Jonah Lehrer falls into familiar pattern, fails to face his reckoning - taylorbuley
http://www.poynter.org/latest-news/regret-the-error/204097/lehrer-falls-into-familiar-pattern-fails-to-face-his-reckoning/

======
lutusp
A quote: "In all honesty, and with genuine compassion, I encourage him to find
a good therapist to help with this."

If Lehrer discovers how modern therapy works, he will certainly give it a try
-- there's nothing so perfectly controllable as a therapist trying to treat a
pathological narcissist.

I am perpetually amazed by the reverence with which people hold modern
psychological therapies. Studies show they're indistinguishable from each
other and from the Placebo effect:

Source:
[http://onlinelibrary.wiley.com/doi/10.1093/clipsy.bpi025/abs...](http://onlinelibrary.wiley.com/doi/10.1093/clipsy.bpi025/abstract)

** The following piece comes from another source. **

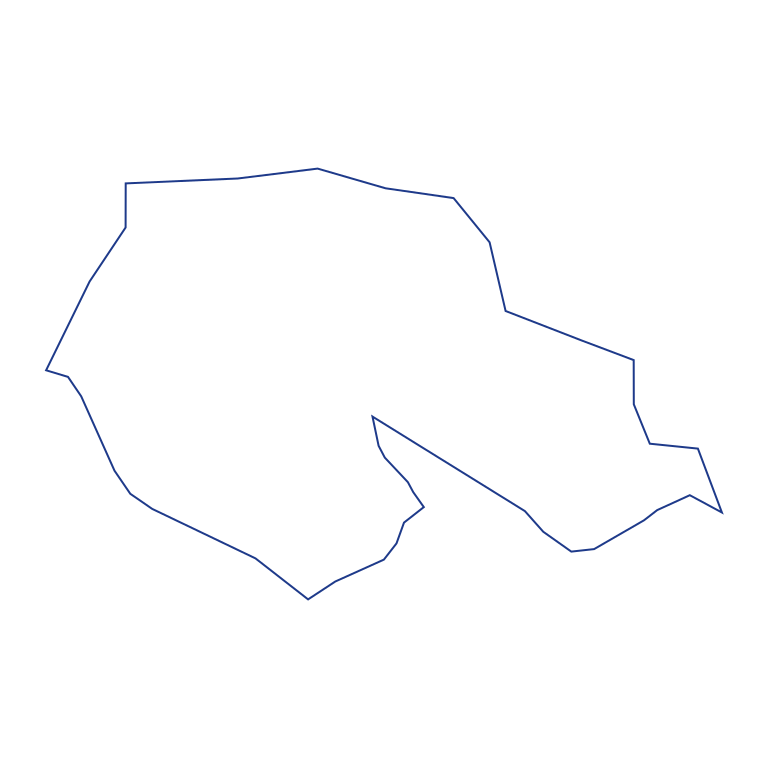 map outline of Aknistes (Equal Earth projection)
{"feature_id": "LVA-5734", "entity_name": "Aknistes", "entity_type": "Municipality", "adm_level": 1, "iso_a3": "LVA", "parent_name": "Latvia", "parent_adm1": "", "projection": "equal_earth", "projection_center": [25.843, 56.138], "detail": "fine", "context": "isolated", "style": "outline", "palette": "blue", "viewbox_px": 768, "rotation_deg": 0, "n_neighbors": 0, "source": "natural_earth", "source_scale": "10m", "svg_char_len": 627}
<svg xmlns="http://www.w3.org/2000/svg" viewBox="0 0 768 768"><path d="M308.1,599.4L255.5,558.4L152.2,508.9L130.3,493.8L114.5,470.7L81.2,396.3L68.0,376.9L46.1,370.3L89.6,281.5L125.6,227.5L125.7,183.4L237.7,178.5L317.6,168.6L385.6,188.3L453.6,198.1L489.6,242.3L505.6,311.0L581.7,340.5L633.7,360.1L633.8,404.3L649.8,443.7L697.9,448.6L721.9,512.5L689.8,495.2L657.2,510.1L644.0,520.3L594.1,549.1L571.3,551.6L543.3,531.8L524.9,511.1L372.5,416.6L378.6,445.8L384.8,457.6L407.9,482.2L413.2,492.1L423.8,507.1L404.0,522.6L396.5,543.4L383.9,559.6L335.3,581.5L308.5,599.1L308.1,599.4Z" fill="none" stroke="#1e3a8a" stroke-width="2"/></svg>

Quote: "... the uniform efficacy of psychotherapeutic treatments with adults
does not provide any evidence that the null hypothesis is false."

On the basis of many studies, modern therapy is a perfect example of apparent
meaningful activity with no substance. But to a narcissist, it's a golden
opportunity to manipulate the process for personal gain.